Direction
Return, word for word, the data lines that begin at the line containing "name author: (J. Presl) Miq." and stop after the line containing "elevation (m): 5", with both of those lines included.

Material shown

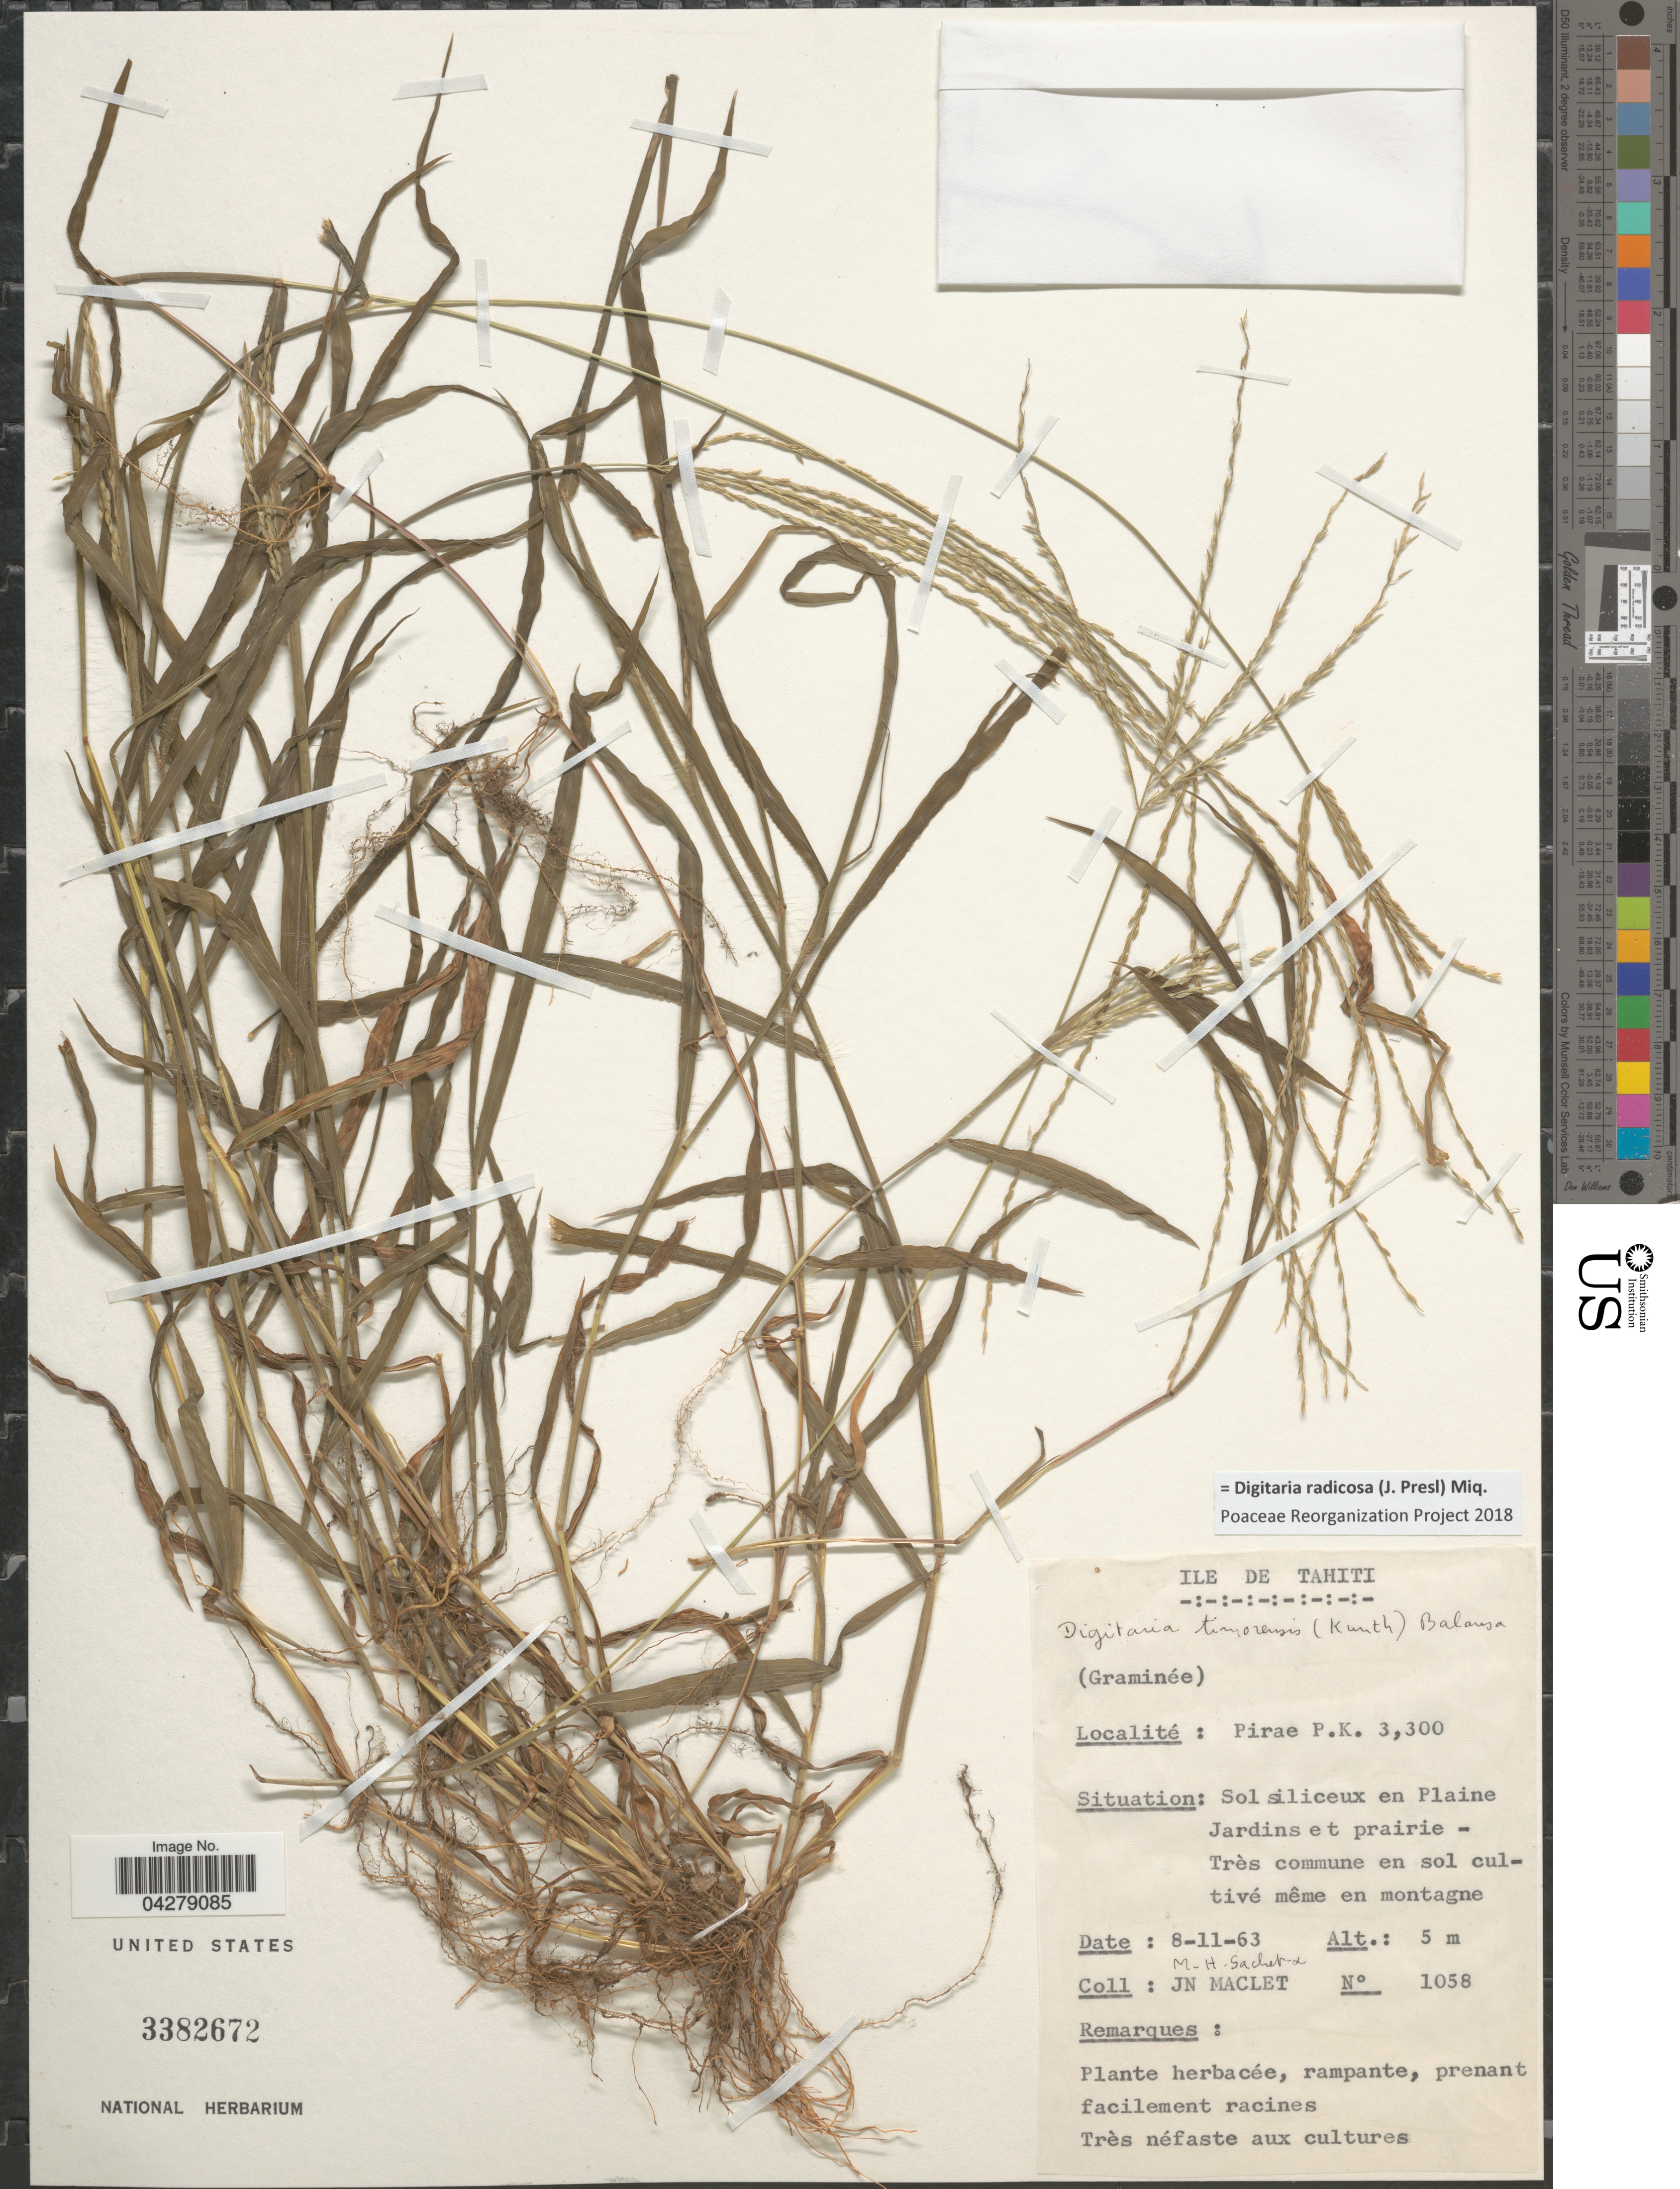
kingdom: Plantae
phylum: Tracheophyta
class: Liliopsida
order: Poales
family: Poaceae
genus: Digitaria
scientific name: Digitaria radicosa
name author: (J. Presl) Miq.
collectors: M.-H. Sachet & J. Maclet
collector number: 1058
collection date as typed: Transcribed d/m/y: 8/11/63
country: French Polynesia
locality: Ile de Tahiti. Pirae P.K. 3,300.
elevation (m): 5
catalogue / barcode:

==

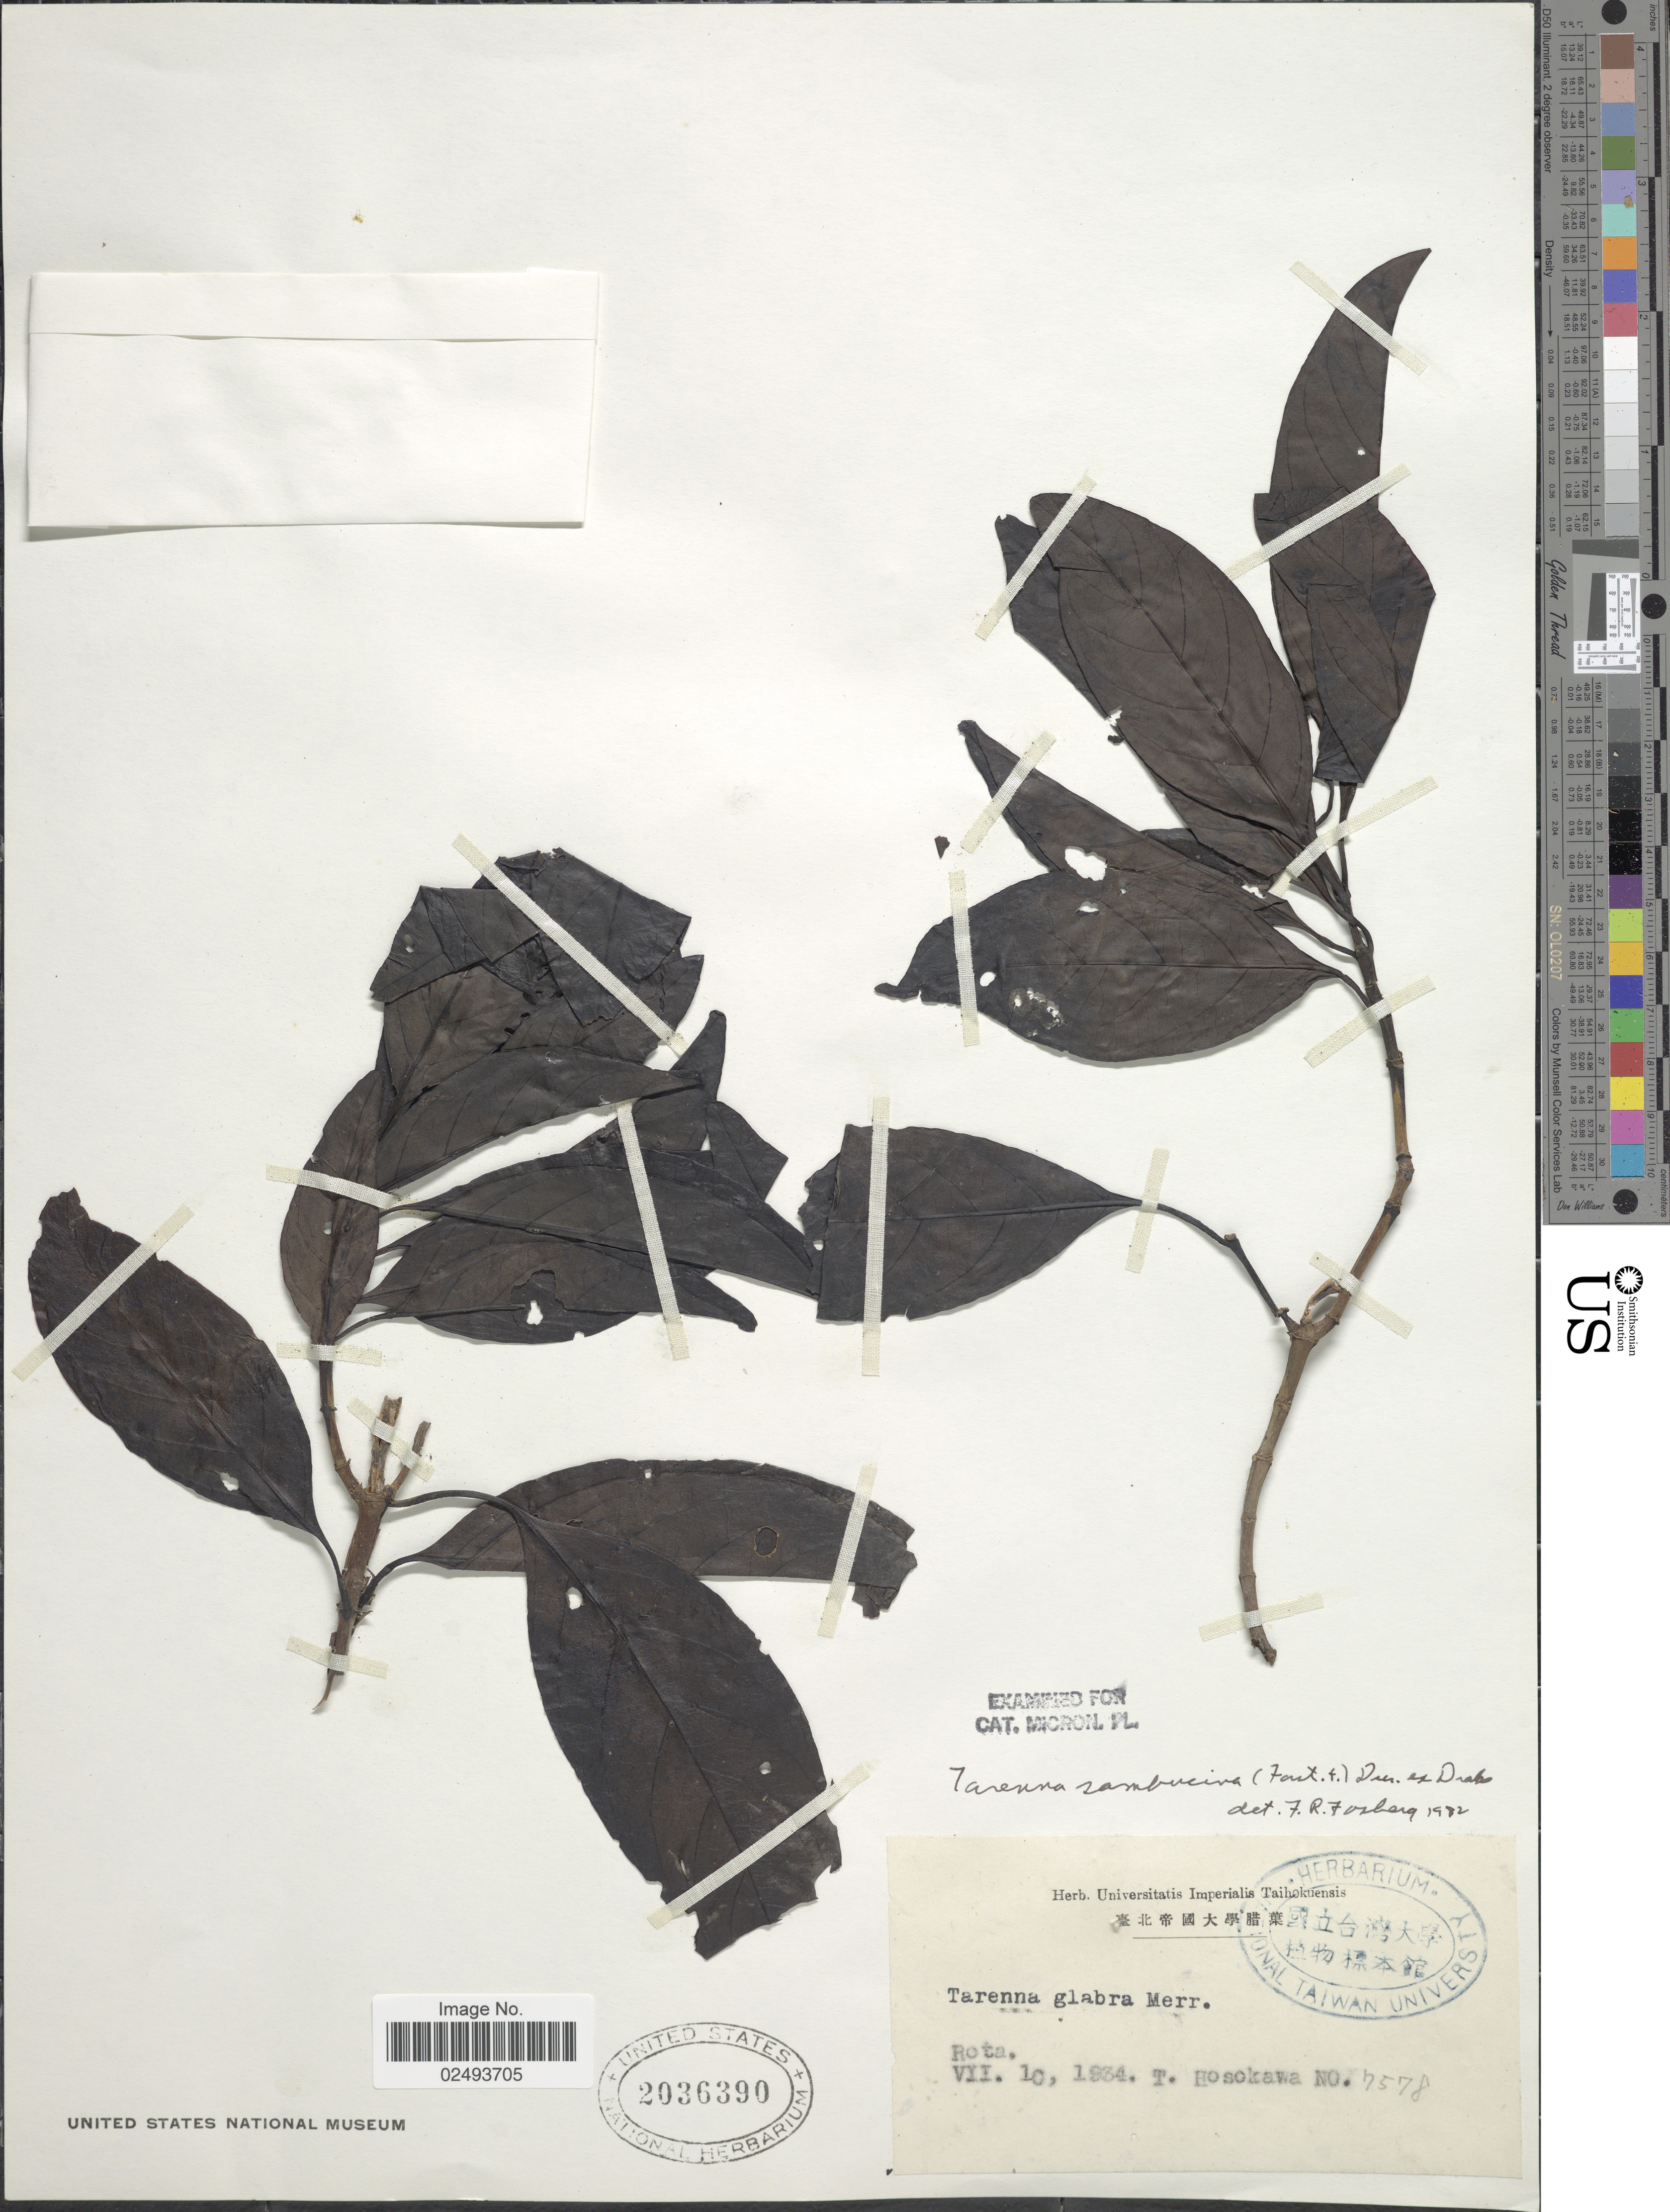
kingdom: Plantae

Output for this exercise
name author: (J. Presl) Miq.
collectors: M.-H. Sachet & J. Maclet
collector number: 1058
collection date as typed: Transcribed d/m/y: 8/11/63
country: French Polynesia
locality: Ile de Tahiti. Pirae P.K. 3,300.
elevation (m): 5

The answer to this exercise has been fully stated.